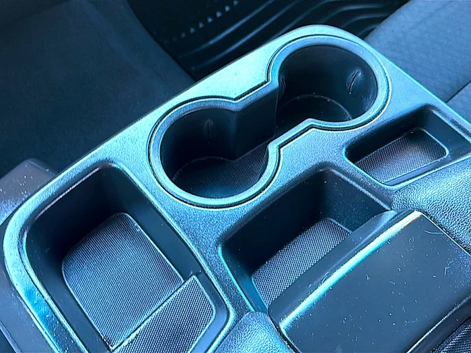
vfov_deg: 38.7
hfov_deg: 50.1
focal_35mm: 37
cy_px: 176
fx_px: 503
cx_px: 236
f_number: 1.78
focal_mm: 6.86
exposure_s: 1/40
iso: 250
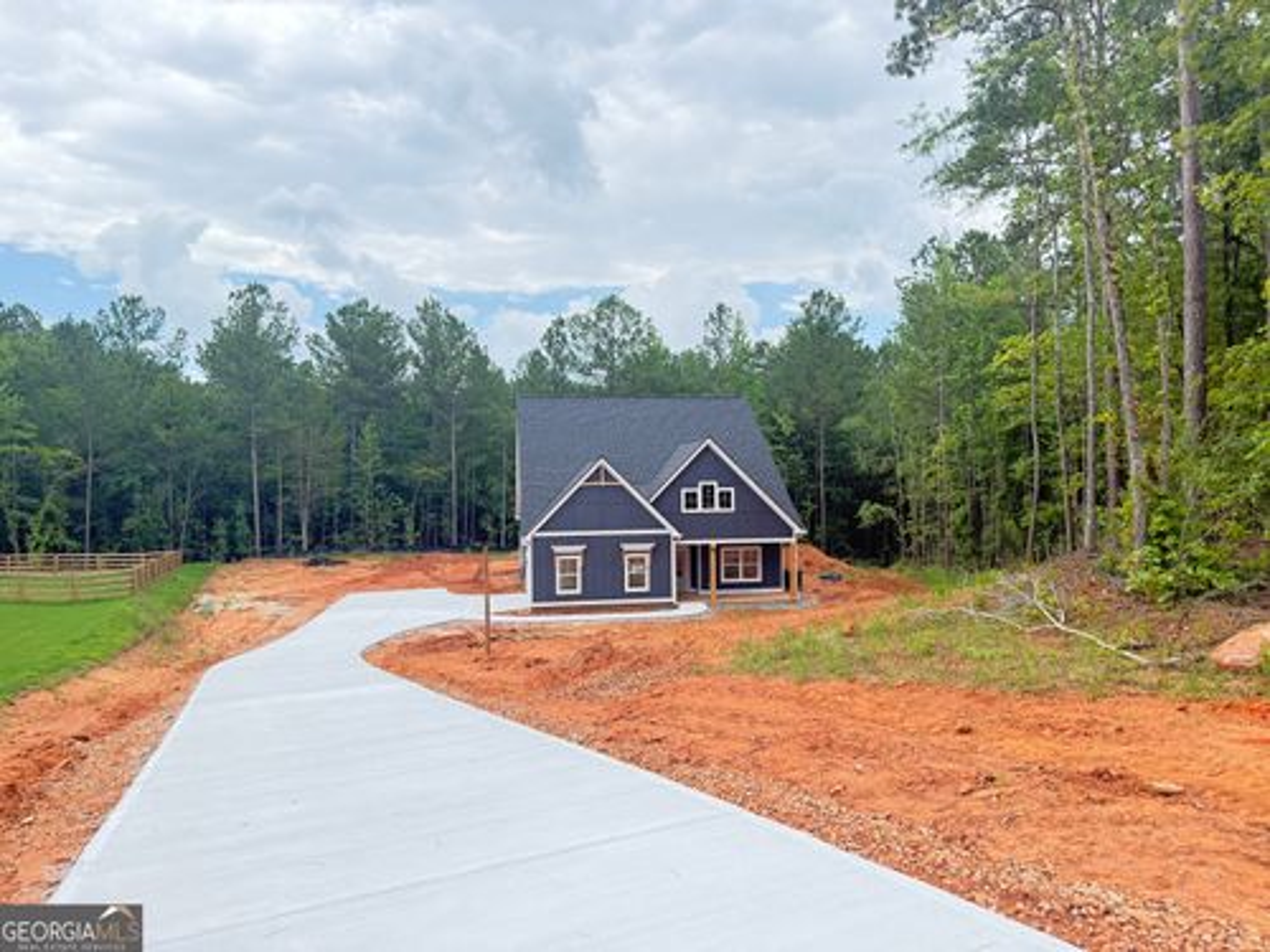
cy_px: 476
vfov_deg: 56.8
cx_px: 635
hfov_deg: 71.6
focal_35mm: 24
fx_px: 881
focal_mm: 6.76
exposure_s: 1/1522
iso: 100
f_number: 1.78
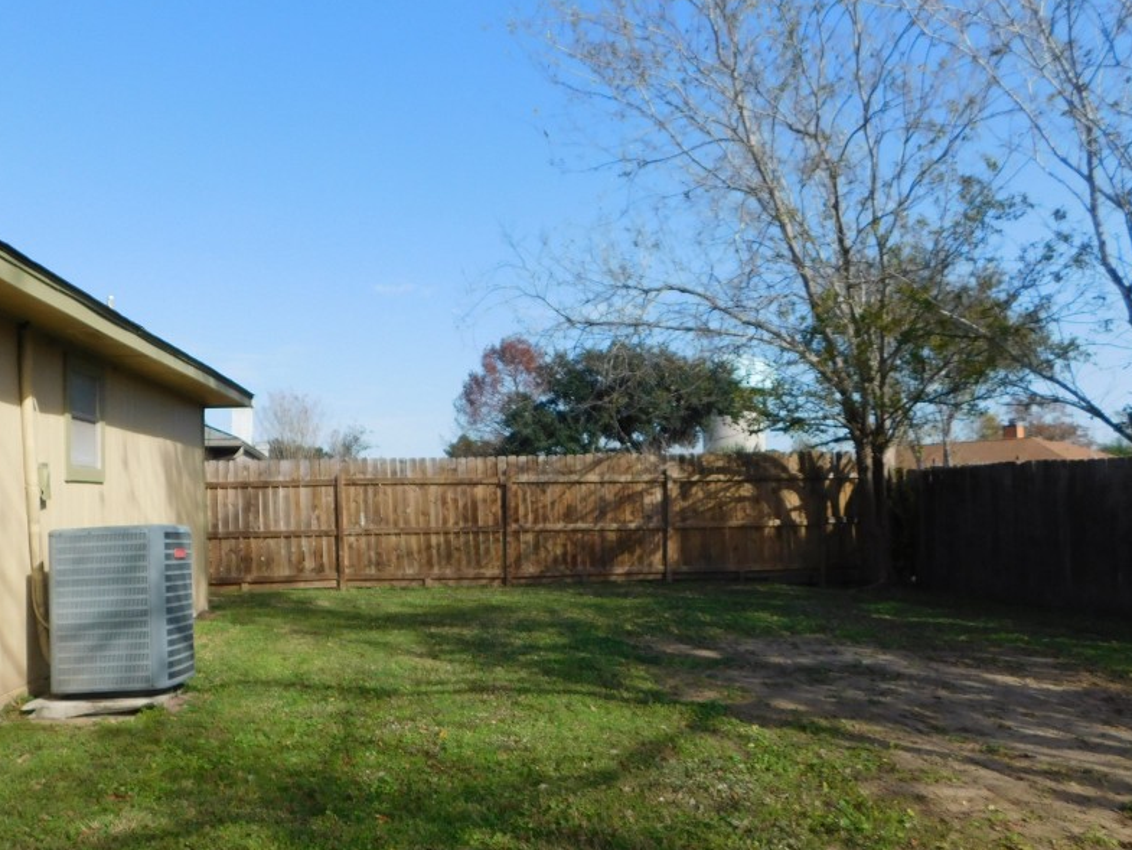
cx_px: 474
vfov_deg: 46.7
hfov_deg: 59.6
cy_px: 469
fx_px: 981
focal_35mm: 30
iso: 125
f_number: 6
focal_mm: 4
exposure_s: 1/400
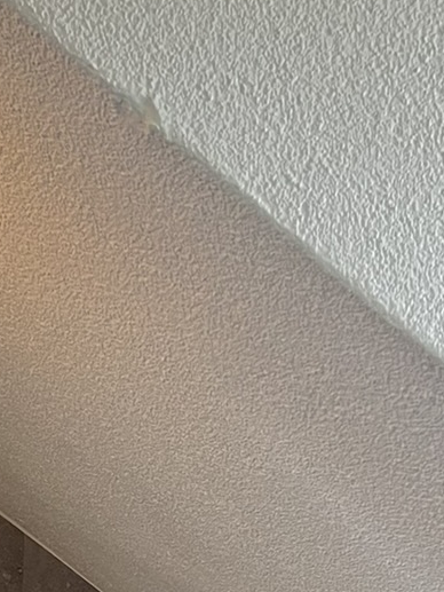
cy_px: 913
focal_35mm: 103
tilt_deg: -3.8
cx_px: 74
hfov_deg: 14.3
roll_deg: -1.5
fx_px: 1761
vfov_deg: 17.1
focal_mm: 5.7
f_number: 1.5
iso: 80
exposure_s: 1/50
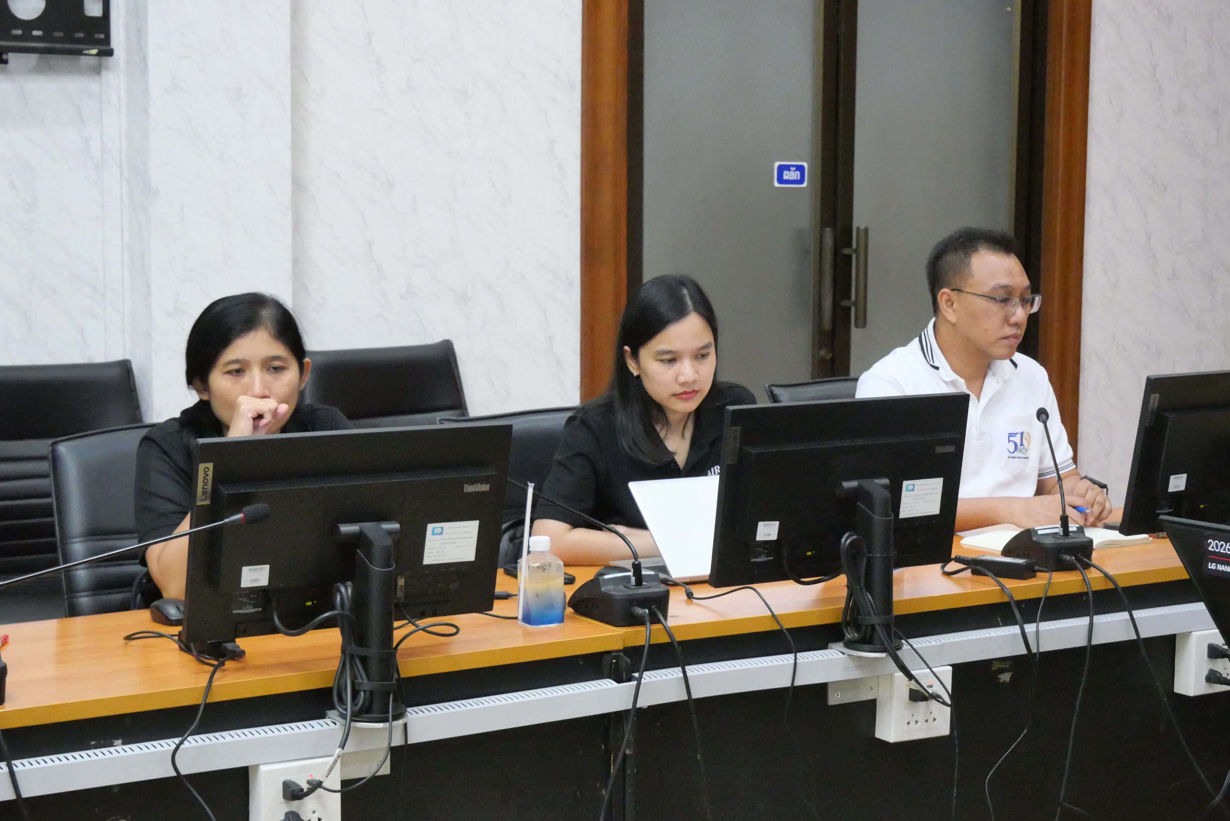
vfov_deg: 20.6
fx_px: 2256
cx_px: 615
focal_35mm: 66
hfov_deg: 30.5
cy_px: 410
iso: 6400
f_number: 5.6
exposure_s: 1/80
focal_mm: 32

### Task prompt
Reproduce each record above by retyping it exactly; omit all images.

### Task result
vfov_deg: 38.7
hfov_deg: 50.1
focal_35mm: 37
cy_px: 176
fx_px: 503
cx_px: 236
f_number: 1.78
focal_mm: 6.86
exposure_s: 1/40
iso: 250
cy_px: 476
vfov_deg: 56.8
cx_px: 635
hfov_deg: 71.6
focal_35mm: 24
fx_px: 881
focal_mm: 6.76
exposure_s: 1/1522
iso: 100
f_number: 1.78
cx_px: 474
vfov_deg: 46.7
hfov_deg: 59.6
cy_px: 469
fx_px: 981
focal_35mm: 30
iso: 125
f_number: 6
focal_mm: 4
exposure_s: 1/400
cy_px: 913
focal_35mm: 103
tilt_deg: -3.8
cx_px: 74
hfov_deg: 14.3
roll_deg: -1.5
fx_px: 1761
vfov_deg: 17.1
focal_mm: 5.7
f_number: 1.5
iso: 80
exposure_s: 1/50
vfov_deg: 20.6
fx_px: 2256
cx_px: 615
focal_35mm: 66
hfov_deg: 30.5
cy_px: 410
iso: 6400
f_number: 5.6
exposure_s: 1/80
focal_mm: 32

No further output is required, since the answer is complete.